The Lovely Bones: Artist Juz Kitson

Artist Juz Kitson uses her fascination with organic forms to create objects of unsettling beauty.

Juz Kitson moves around her studio, bangles chiming. She doesn’t normally give interviews face to face, she confesses, as she hands over a wad of typed pages she wrote when anxiety about the interview kept her awake the night before. Her studio on the New South Wales Central Coast sits at the point where cultivated garden descends into dense bushland. Close proximity to the bush makes the boundaries between the habitat of humans and wildlife indistinct.

European wasps buzz menacingly around the building’s entry and snakes and rodents have been known to steal in to the studio, attracted to the organic materials. “They go for the feathers and alpaca wool,” says Kitson. “They make nests. I can hear them at night but it is quite nice, this relationship between the animal and the work.”
 

An intensely private person, the acquisition of her honours project ‘Formations of Silence’ by the unorthodox David Walsh for his Museum of Old and New Art in Tasmania has stimulated growing interest in her work. “It was June 2009 and I had never heard of him. A friend called to say [Walsh] was in Sydney and wanted to come to my studio.” The work was half-finished but after a few minutes, Walsh said he would take the lot. “People were quite unsure of my work. It took him to pay attention and things started to happen.”
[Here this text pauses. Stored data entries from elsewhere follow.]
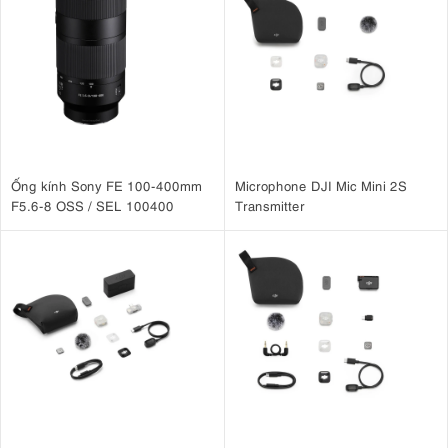
Ống kính Sony FE 100-400mm
Microphone DJI Mic Mini 2S
F5.6-8 OSS / SEL 100400
Transmitter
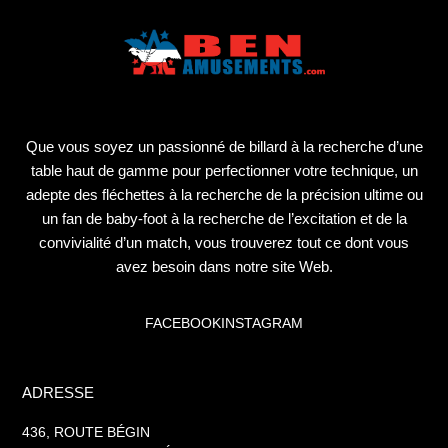
Que vous soyez un passionné de billard à la recherche d’une
table haut de gamme pour perfectionner votre technique, un
adepte des fléchettes à la recherche de la précision ultime ou
un fan de baby-foot à la recherche de l’excitation et de la
convivialité d’un match, vous trouverez tout ce dont vous
avez besoin dans notre site Web.
FACEBOOK
INSTAGRAM
ADRESSE
436, ROUTE BÉGIN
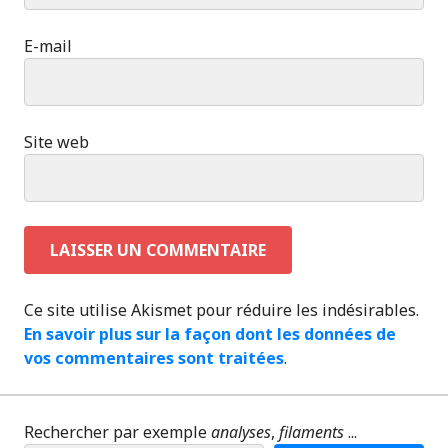
E-mail
Site web
Ce site utilise Akismet pour réduire les indésirables.
En savoir plus sur la façon dont les données de
vos commentaires sont traitées
.
Rechercher par exemple
analyses
,
filaments
...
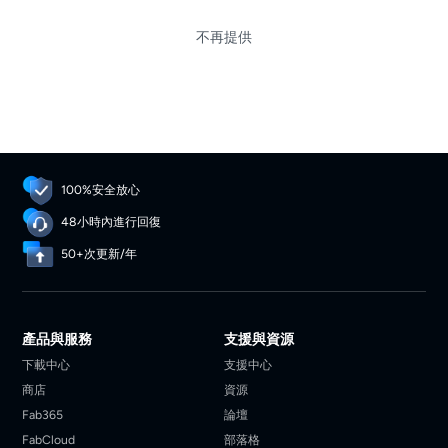
圖書館。
不再提供
100%安全放心
48小時內進行回復
50+次更新/年
產品與服務
支援與資源
下載中心
支援中心
商店
資源
Fab365
論壇
FabCloud
部落格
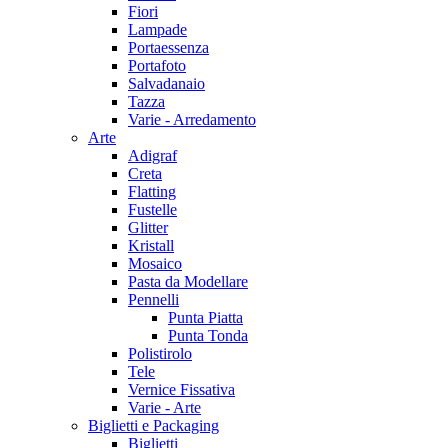
Fiori
Lampade
Portaessenza
Portafoto
Salvadanaio
Tazza
Varie - Arredamento
Arte
Adigraf
Creta
Flatting
Fustelle
Glitter
Kristall
Mosaico
Pasta da Modellare
Pennelli
Punta Piatta
Punta Tonda
Polistirolo
Tele
Vernice Fissativa
Varie - Arte
Biglietti e Packaging
Biglietti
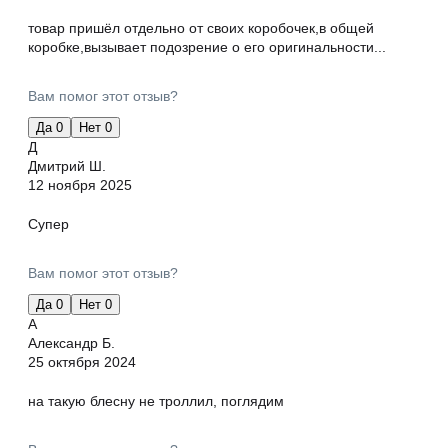
товар пришёл отдельно от своих коробочек,в общей
коробке,вызывает подозрение о его оригинальности...
Вам помог этот отзыв?
Да
0
Нет
0
Д
Дмитрий Ш.
12 ноября 2025
Супер
Вам помог этот отзыв?
Да
0
Нет
0
А
Александр Б.
25 октября 2024
на такую блесну не троллил, поглядим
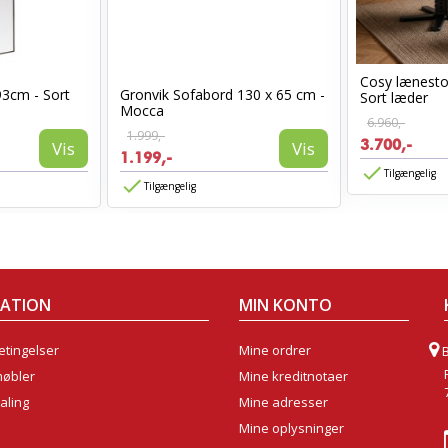
Cosy lænest
93cm - Sort
Gronvik Sofabord 130 x 65 cm -
Sort læder
Mocca
6.960,-
1.999,-
3.700,-
Vis
Vis
1.199,-
Tilgængelig
Tilgængelig
MATION
MIN KONTO
tingelser
Mine ordrer
møbler
Mine kreditnotaer
aling
Mine adresser
Mine oplysninger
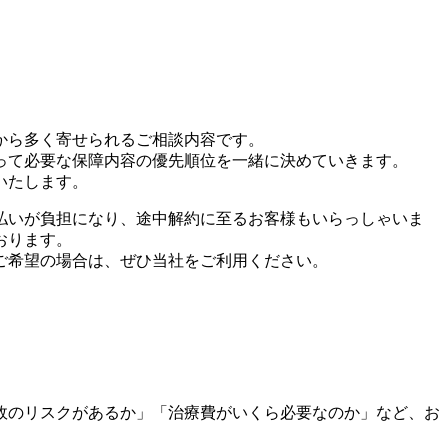
から多く寄せられるご相談内容です。
って必要な保障内容の優先順位を一緒に決めていきます。
いたします。
払いが負担になり、途中解約に至るお客様もいらっしゃいま
おります。
ご希望の場合は、ぜひ当社をご利用ください。
故のリスクがあるか」「治療費がいくら必要なのか」など、お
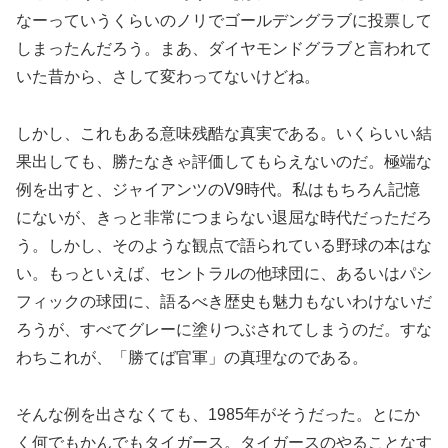
なーっていうくらいのノリでゴールデングラブに投票して
しまったんだろう。まあ、ダイヤモンドグラブと言われて
いた昔から、さして変わってないけどね。
しかし、これもある意味残酷な真実である。いくらいい結
果出しても、勝たなきゃ評価してもらえないのだ。極端な
例を出すと、ジャイアンツのV9時代。私はもちろん記憶
にないが、きっと非常につまらない退屈な時代だっただろ
う。しかし、そのような観点で語られている野球の本はな
い。もっといえば、セントラルの他球団に、あるいはパシ
フィックの球団に、語るべき歴史も魅力もないわけないだ
ろうが、すべてグレーに塗りつぶされてしまうのだ。すな
わちこれが、「勝てば官軍」の真理なのである。
そんな例を出さなくても、1985年がそうだった。とにか
く何でもかんでもタイガース。タイガースのやることなす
The freakish beauty of her art is not for everyone. Like artist Kiki Smith, an obvious influence, Kitson has a penchant for the hidden workings of the body and Frankenstein-like fusings of the animal and human. A trained ceramicist, she transcends the traditional potters wheel, clay and porcelain. She has experimented with fusing foreign materials to ceramics since she was a student watched over by bemused but benevolent teachers at Sydney’s National Art School. “They let me be. I was creating some really strange things, working with latex, plaster and porcelain.”



Her work consists of wall sculptures, taxonomic collections of small works displayed in groups usually built around that enduring signifier of love, death and desire – the heart. It’s unclear whether this organ is human or animal, but the installations thrive on uncertainty. Each sculpture manifests an unsettling clash between the beautiful and the grotesque. She holds a morbid fascination with the fragility of latex and wax, seeing them as symbolic of human decay when used in contrast to petrified ceramic. “Ceramics are petrified and will last a lifetime, whereas the material that is added within will perish, just like us.”
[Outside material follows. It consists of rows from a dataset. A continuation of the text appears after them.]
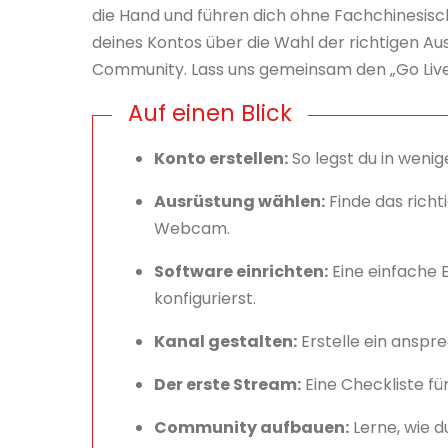
die Hand und führen dich ohne Fachchinesisc
deines Kontos über die Wahl der richtigen Au
Community. Lass uns gemeinsam den „Go Live
Auf einen Blick
Konto erstellen:
So legst du in wenig
Ausrüstung wählen:
Finde das richt
Webcam.
Software einrichten:
Eine einfache E
konfigurierst.
Kanal gestalten:
Erstelle ein anspre
Der erste Stream:
Eine Checkliste fü
Community aufbauen:
Lerne, wie d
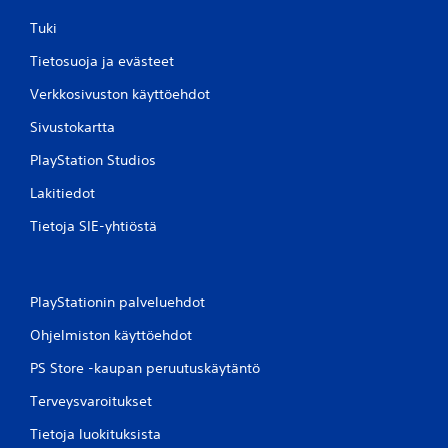
Tuki
Tietosuoja ja evästeet
Verkkosivuston käyttöehdot
Sivustokartta
PlayStation Studios
Lakitiedot
Tietoja SIE-yhtiöstä
PlayStationin palveluehdot
Ohjelmiston käyttöehdot
PS Store -kaupan peruutuskäytäntö
Terveysvaroitukset
Tietoja luokituksista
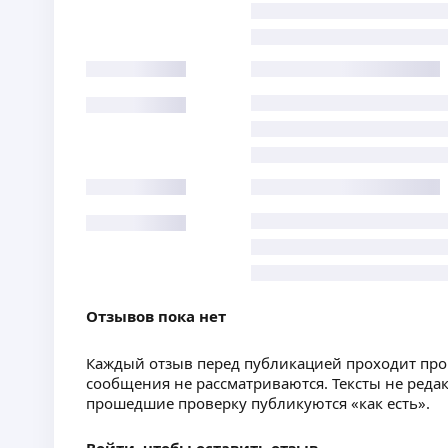
Отзывов пока нет
Каждый отзыв перед публикацией проходит пр
сообщения не рассматриваются. Тексты не реда
прошедшие проверку публикуются «как есть».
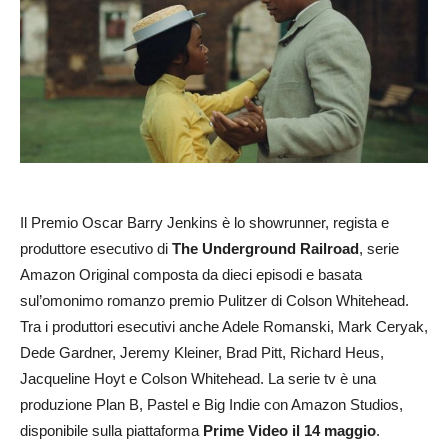
Il Premio Oscar Barry Jenkins è lo showrunner, regista e
produttore esecutivo di
The Underground Railroad
, serie
Amazon Original composta da dieci episodi e basata
sul’omonimo romanzo premio Pulitzer di Colson Whitehead.
Tra i produttori esecutivi anche Adele Romanski, Mark Ceryak,
Dede Gardner, Jeremy Kleiner, Brad Pitt, Richard Heus,
Jacqueline Hoyt e Colson Whitehead. La serie tv è una
produzione Plan B, Pastel e Big Indie con Amazon Studios,
disponibile sulla piattaforma
Prime Video il 14 maggio
.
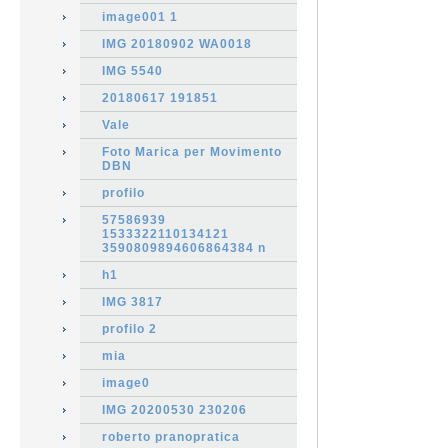
image001 1
IMG 20180902 WA0018
IMG 5540
20180617 191851
Vale
Foto Marica per Movimento
DBN
profilo
57586939
1533322110134121
3590809894606864384 n
h1
IMG 3817
profilo 2
mia
image0
IMG 20200530 230206
roberto pranopratica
Combined with other materials such as horse hair, wool, bone and snake skin, each work alludes to the natural but swings closer to the alien. Delicate porcelain sculptures could be female genitalia or the buds of flowers.
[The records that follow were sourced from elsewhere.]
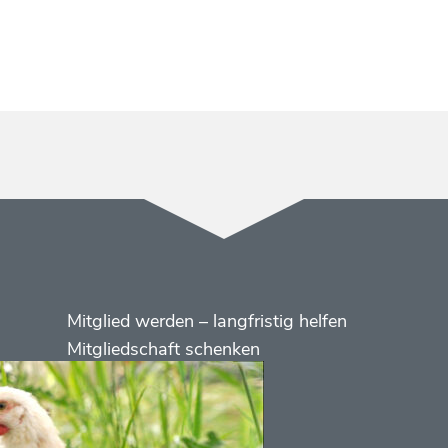
Menüs
Footer
Mitglied werden – langfristig helfen
2
Mitgliedschaft schenken
Kontakt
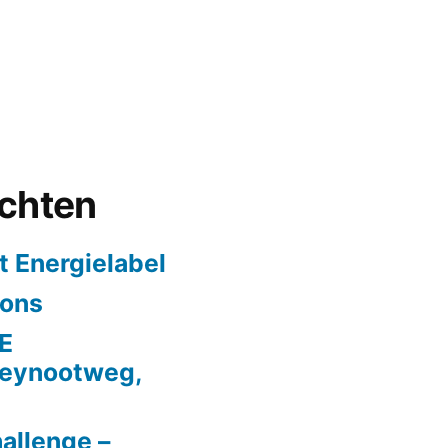
ichten
t Energielabel
ions
E
Deynootweg,
allenge –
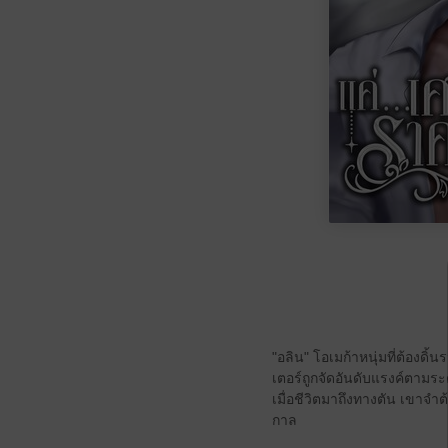
"อลิน" โอเมก้าหนุ่มที่ต้องดิ
เตอร์ถูกจัดอันดับแรงค์ตามร
เมื่อชีวิตมาถึงทางตัน เขาจำต
กาล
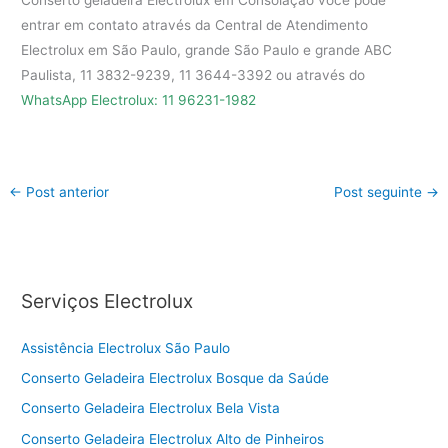
Conserto geladeira Electrolux em Consolação você pode
entrar em contato através da Central de Atendimento
Electrolux em São Paulo, grande São Paulo e grande ABC
Paulista, 11 3832-9239, 11 3644-3392 ou através do
WhatsApp Electrolux: 11 96231-1982
←
Post anterior
Post seguinte
→
Serviços Electrolux
Assistência Electrolux São Paulo
Conserto Geladeira Electrolux Bosque da Saúde
Conserto Geladeira Electrolux Bela Vista
Conserto Geladeira Electrolux Alto de Pinheiros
Rose forms have petals covered in red flocking the colour of congealed blood; others are ethereal coral-like bouquets created out of fine curlicues of porcelain or unmentionable bulbous forms.“I see them as quietly seductive. They are provocative, because underneath they are quite disgusting,” says Kitson. “They are hybrids of nature.”

Walls and surfaces in her studio are covered with bones and antlers, mementoes of overseas travel and regular bone-collecting trips to the historic goldmining town of Hill End. “I spend the week out there, sometimes with a friend and sometimes alone. I find the most obscure materials, and all sorts of different carcasses.”

She collects roadkill – rabbits, turtles and other creatures. Fresh carcasses are brought back to an ants’ nest on the Central coast property and any remaining tissue left for the insects to strip. The bones are then cleaned and bleached before being brought into the studio. “I wasn’t initially interested in using the bone or the skulls in the work – they were just for inspiration – but it is quite nice to pick up a dead lifeless object and then give it new life,” she says.

Some are covered in porcelain and petrified, others dipped in the glossy wax that congeals in scattered metal cooking pots around the studio in shades varying from deep watermelon to a pretty candy pink. Applied to the bones, they give the appearance that the animals have found flesh again. One animal skull is in the midst of a hair transplant operation, its wax skin punctured with a porcupine quill with a pin on one end that has been heated on a tealight flame. Each hair is inserted individually. “It is like a process of meditation. It becomes incredibly meticulous.”

There is a strong sense of ritual to Kitson’s work – in the alternative lifestyle it demands and the constant travel it prompts. It’s a solitary life for a person in her mid-twenties, but she sees it as less of a choice then a necessity. She maintains other studio spaces, one as near as Sydney, another as far away as Beijing where she recently returned from a three-month residency.

She is planning a return to China to spend time in the Jingdezhen, the porcelain capital. “My outlook on my practice has changed. I see it more as a lifestyle. I see this whole process as completely organic. It is a process of evolution and as I grow, the work grows with me.”